Rebels penetrated the capital of Chad yesterday, clashing with government troops and moving toward the presidential palace after a three-day advance through the central African nation, a French military spokesman and witnesses said.
Colonel Thierry Burkhard said groups of rebels gathered outside the capital overnight before about 1,000 to 1,500 fighters entered the capital, N'Djamena, early yesterday and spread through the city.
The French and the US governments told their citizens to assemble in secure locations as witnesses reported looting and gunfire near government buildings.
France's embassy in Chad sent messages over Radio France Internationale to tell citizens to head to the Lycee Francais high school and two other locations in N'Djamena, a French diplomatic official said on condition of anonymity because government policy barred him from providing his name.
France's military has about 1,400 personnel in Chad, about 1,200 of those in the capital.
The US embassy said in a bulletin on its Web site that any US citizens seeking evacuation should immediately move to the embassy. US State Department spokesman Karl Duckworth said the embassy had authorized the departure of nonessential personnel and family members.
William Spindler, a spokesman for the UN High Commissioner for Refugees, and said 51 UN staff were evacuated from N'Djamena to Cameroon overnight.
The agency still had eight staff in N'Djamena, Spindler said.
A hotel operator at the Hotel le Meridien, about 2km from the headquarters of Chadian President Idriss Deby, said gunfire and explosions had been resounding through the capital since 7am.
The man, who would not give his name, said he had not seen any rebels.
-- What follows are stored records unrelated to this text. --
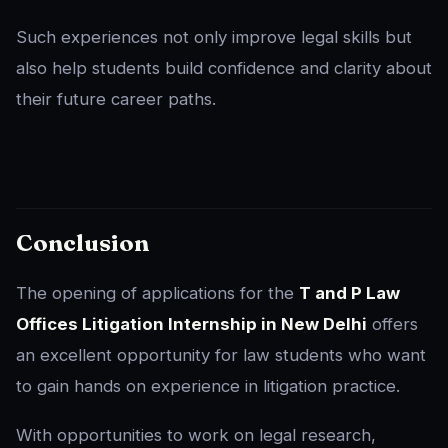
Such experiences not only improve legal skills but
also help students build confidence and clarity about
their future career paths.
Conclusion
The opening of applications for the
T and P Law
Offices Litigation Internship in New Delhi
offers
an excellent opportunity for law students who want
to gain hands on experience in litigation practice.
With opportunities to work on legal research,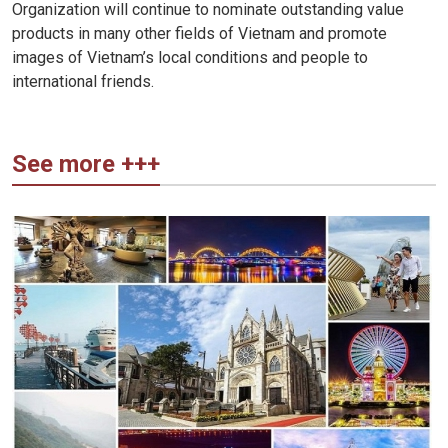
Organization will continue to nominate outstanding value
products in many other fields of Vietnam and promote
images of Vietnam’s local conditions and people to
international friends.
See more +++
The line went dead before a reporter could get more details. Other phone lines were also dead and the information could be immediately confirmed.
Ibni Oumar Mahamat Saleh, the coordinator of Chad's main non-armed opposition alliance, said gunfire began at about 8am and ended about two hours later.
"We do not know what is happening ... Civilians are in the streets. They are watching what is happening," he said.
"The radio has gone off air. Television here only broadcasts in the evening so we will know later whether it is off air," Saleh said.
Rebels in more than a dozen vehicles drove past the Libya Hotel, which overlooks the parliament building, said a man who answered the telephone at that hotel.
"I saw more than 15 vehicles and they [the rebels] were firing into the air,'' said the man, who also would not give his name.
He said he also watched looters go into a police station opposite the hotel, stealing chairs and trashing papers on the ground.
Rebel forces have been advancing on the capital for three days in 250 pickup trucks after crossing the border from Sudan, some 820km east of N'Djamena.
Chad, a French colony until 1960, has been convulsed by civil wars and invasions since independence from France in 1960, and the recent discovery of oil has only increased the intensity of the struggle for power in the largely desert country.
The most recent series of rebellions began in 2005 in the country's east, occurring at the same time as the conflict in neighboring Sudan's western region of Darfur saw a rise in violence.
One Chadian rebel group launched a failed assault on N'Djamena in April 2006.
UN officials estimate that around 3 million people have been uprooted by conflicts in the region, including the fighting in western Sudan's Darfur region, which borders Chad, and rebellions in Central African Republic.